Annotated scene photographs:

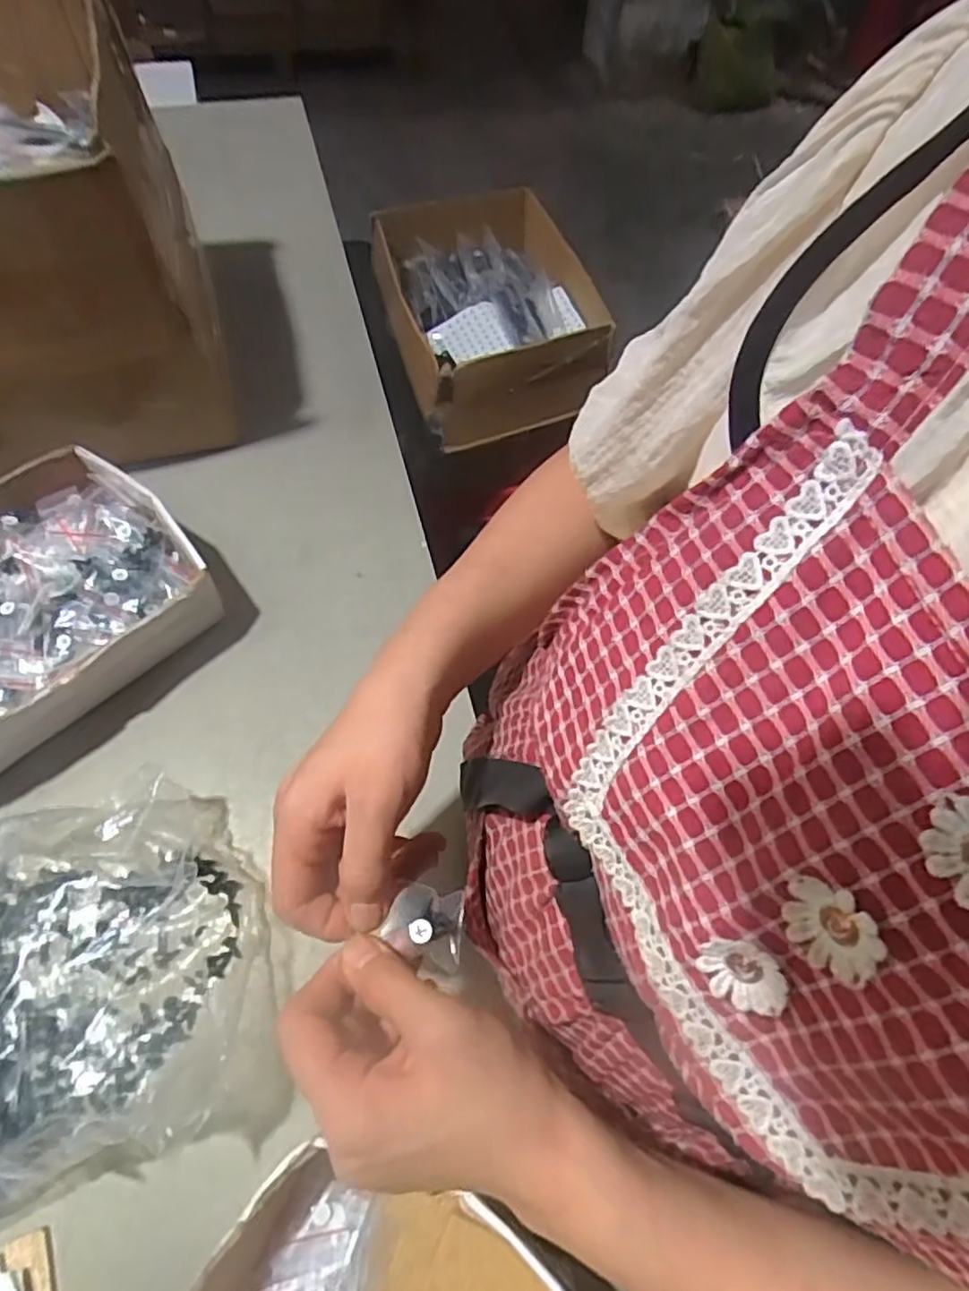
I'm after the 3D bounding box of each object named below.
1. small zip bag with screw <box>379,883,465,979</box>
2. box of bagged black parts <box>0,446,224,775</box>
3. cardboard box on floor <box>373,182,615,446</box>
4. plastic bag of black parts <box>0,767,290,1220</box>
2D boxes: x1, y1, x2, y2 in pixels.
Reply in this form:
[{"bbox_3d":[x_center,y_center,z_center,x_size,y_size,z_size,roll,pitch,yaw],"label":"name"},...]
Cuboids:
[{"bbox_3d":[-0.029,0.135,0.323,0.036,0.019,0.038,4,63,-2],"label":"small zip bag with screw"},{"bbox_3d":[-0.340,-0.019,0.494,0.190,0.065,0.254,41,68,16],"label":"box of bagged black parts"},{"bbox_3d":[-0.002,-0.458,0.932,0.257,0.119,0.353,-16,65,-11],"label":"cardboard box on floor"},{"bbox_3d":[-0.238,0.189,0.380,0.207,0.084,0.203,-15,65,-11],"label":"plastic bag of black parts"}]

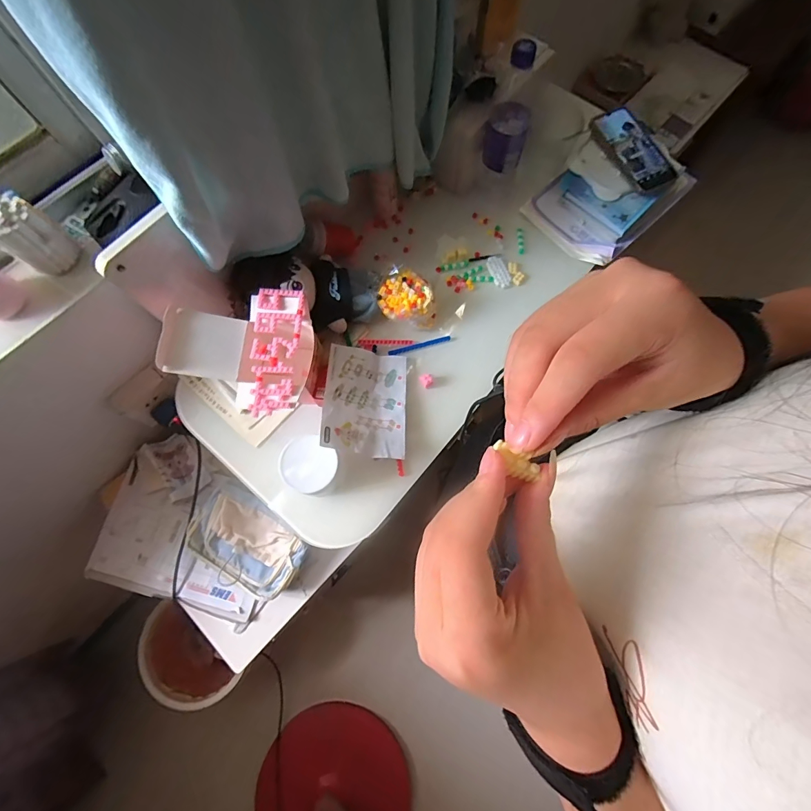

◆ What is needed ◆
Print all of the data exactly, and do not carry over any pictures.

◆ Response area ◆
I'm after the 3D bounding box of each object named below.
1. small zip bag with screw <box>379,883,465,979</box>
2. box of bagged black parts <box>0,446,224,775</box>
3. cardboard box on floor <box>373,182,615,446</box>
4. plastic bag of black parts <box>0,767,290,1220</box>
2D boxes: x1, y1, x2, y2 in pixels.
Reply in this form:
[{"bbox_3d":[x_center,y_center,z_center,x_size,y_size,z_size,roll,pitch,yaw],"label":"name"},...]
Cuboids:
[{"bbox_3d":[-0.029,0.135,0.323,0.036,0.019,0.038,4,63,-2],"label":"small zip bag with screw"},{"bbox_3d":[-0.340,-0.019,0.494,0.190,0.065,0.254,41,68,16],"label":"box of bagged black parts"},{"bbox_3d":[-0.002,-0.458,0.932,0.257,0.119,0.353,-16,65,-11],"label":"cardboard box on floor"},{"bbox_3d":[-0.238,0.189,0.380,0.207,0.084,0.203,-15,65,-11],"label":"plastic bag of black parts"}]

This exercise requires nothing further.